It’s official.  Waiheke is profoundly dissatisfied with its relationship with the Auckland supercity to which it was a bartered bride in the 1980s and whose fate under Rodney Hide’s monolithic 2010 supercity successor Auckland Council has not been a happy one.

The conclusion is laid out in the results of a survey of Waiheke residents, released this week and undertaken to provide measures for monitoring a three-year pilot scheme to devolve more power from the council to Waiheke’s local board.

As a long-time professional asker of definitive questions, I salute the authors for the quality of the questionnaire that measured the opinions of 447 island residents and provided – if you are interested in such things – a pretty comprehensive snapshot of an informed community frustrated to boiling point by almost complete hubris.

Satisfaction with both Auckland Council and AT as its largest CCO is down to single digits; the local board faring better – 50 percent of respondents said the board listened to the community – but almost 88 percent said it did not have sufficient power. 

Of those surveyed, nearly 90 percent said they did not trust Auckland Transport to make the right decisions for the Waiheke community and many called for an overhaul of an ‘imperialist’ culture and better communication, particularly in its listening.

There’s a lot to be transformed here although, among 11,000 council employees, there will be plenty who are pretty invested in the way things are. 

However, the good news is that there is a will to sample a more inclusive and responsive model, including from inside the council itself.

It also looks as if there will be plenty of other takers for a governance overhaul that puts at least a working amount of power back in the hands of citizens most nearly affected and some improvement to oversight of local issues and performances.

This week, Councillor Mike Lee copied in other elected representatives round the city when he sent an open letter to Auckland Council’s chief executive officer Stephen Town after our story in late July about the search warrant and raid on the home of former Waiheke local board chairman  Paul Walden. 

Their responses have been about evenly divided between incredulity and an urgent need to share about similar incidents in their own relationships with the supercity. Some include legal threats and equally outrageous character damage to elected board members.

In parallel, there has also been ample evidence that the city, and its mayoralty, is in an almost incomprehensible grab for money. 

New council valuations late last year suggested that overall, the value of Waiheke’s properties went up 66 percent, compared with 49 percent in the overall city, many by random millions of dollars.

That’s nice if you’re a cash-strapped city borrowing money but is AC really cash strapped?  It collects $4.1 billion annually.

Panuku, the council’s property arm, just told its Waiheke constituents it had to get every last scrap of revenue from the Matiatia wharf zone, a nonsense if you consider council’s successive purchases of prime real estate left entire inner city tower blocks unoccupied. The feisty among us will remember its Greys Avenue seat of power that languished empty for yonks while we got used to the sight of destitution in city doorways.

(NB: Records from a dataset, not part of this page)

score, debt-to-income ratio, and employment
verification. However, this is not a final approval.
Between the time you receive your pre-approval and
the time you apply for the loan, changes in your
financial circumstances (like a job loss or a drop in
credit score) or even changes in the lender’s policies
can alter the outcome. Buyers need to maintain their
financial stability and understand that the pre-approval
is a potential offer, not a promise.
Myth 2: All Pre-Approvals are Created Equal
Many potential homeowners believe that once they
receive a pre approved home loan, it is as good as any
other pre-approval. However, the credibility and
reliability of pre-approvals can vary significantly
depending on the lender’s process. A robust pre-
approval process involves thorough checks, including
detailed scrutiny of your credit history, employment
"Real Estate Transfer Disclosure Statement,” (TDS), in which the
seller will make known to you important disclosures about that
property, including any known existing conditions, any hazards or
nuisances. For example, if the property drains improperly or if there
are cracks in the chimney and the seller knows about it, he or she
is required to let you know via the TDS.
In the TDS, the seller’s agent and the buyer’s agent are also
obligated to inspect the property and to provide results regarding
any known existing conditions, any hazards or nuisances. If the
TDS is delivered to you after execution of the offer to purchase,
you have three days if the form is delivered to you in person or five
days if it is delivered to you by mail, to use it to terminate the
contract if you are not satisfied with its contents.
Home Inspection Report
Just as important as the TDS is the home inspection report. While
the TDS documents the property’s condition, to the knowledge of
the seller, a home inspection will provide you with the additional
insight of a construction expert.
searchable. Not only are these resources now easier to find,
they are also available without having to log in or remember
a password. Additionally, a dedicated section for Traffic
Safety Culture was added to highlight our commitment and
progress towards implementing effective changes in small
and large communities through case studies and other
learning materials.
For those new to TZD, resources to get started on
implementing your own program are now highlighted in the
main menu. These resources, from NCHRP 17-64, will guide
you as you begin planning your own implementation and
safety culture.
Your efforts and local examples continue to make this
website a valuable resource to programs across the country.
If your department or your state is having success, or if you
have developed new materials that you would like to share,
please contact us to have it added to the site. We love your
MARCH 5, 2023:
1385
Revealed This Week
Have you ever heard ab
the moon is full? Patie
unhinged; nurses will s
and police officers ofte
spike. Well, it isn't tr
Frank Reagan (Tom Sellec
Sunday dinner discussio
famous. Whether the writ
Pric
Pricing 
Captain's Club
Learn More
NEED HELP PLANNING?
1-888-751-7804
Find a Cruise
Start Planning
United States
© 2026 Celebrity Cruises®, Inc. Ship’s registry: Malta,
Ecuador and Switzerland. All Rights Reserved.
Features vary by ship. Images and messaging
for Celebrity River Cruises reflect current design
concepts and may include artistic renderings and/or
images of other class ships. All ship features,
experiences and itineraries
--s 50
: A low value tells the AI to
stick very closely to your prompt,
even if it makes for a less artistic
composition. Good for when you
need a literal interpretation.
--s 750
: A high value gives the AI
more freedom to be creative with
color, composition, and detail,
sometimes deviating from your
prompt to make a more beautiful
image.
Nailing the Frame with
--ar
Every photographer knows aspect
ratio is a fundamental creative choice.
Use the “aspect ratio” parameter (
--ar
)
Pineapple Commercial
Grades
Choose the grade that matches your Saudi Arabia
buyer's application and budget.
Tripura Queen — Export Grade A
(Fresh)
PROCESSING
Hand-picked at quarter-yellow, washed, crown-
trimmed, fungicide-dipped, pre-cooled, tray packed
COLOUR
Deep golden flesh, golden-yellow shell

Trams along Dominion Road with investor profits guaranteed by ratepayers sound like just another snout in the trough, while Mr Lee, who is the Waitemata and Gulf Islands ward councillor, is now questioning yet another unwholesome model by which Auckland Council – current debt $8.1 billion – can extract capital from its citizens.

This time, it’s a ‘toilet tax’ to pay for the planned ‘Central Interceptor’, a pipeline tunnelled 13 km from Western Springs to the Mangere Wastewater Treatment Plant to reduce overflows from Auckland’s continuing population growth.

Overdue? Of course. And council CCO Watercare says it can fund the project itself, and cheaper.

However, Treasury documents show that the city has been proposing a new financial model, this time a ‘special purpose vehicle’ that would keep further debt off council’s books.  Underwritten by taxpayers, this uncharming financial sleight of hand entity (endowed with a manager, consultants and  directors) would borrow the requisite $1.2 billion and be empowered to send ratepayers bills to repay the principal and interest.

Meanwhile, we are trying to stare down fuel taxes, sweeping bed taxes (which have left one modest Waiheke operation facing a rates rise from $4000 to $13,000) and rafts of ‘targeted rates’ if we want to have anything done, and sometimes even if we don’t.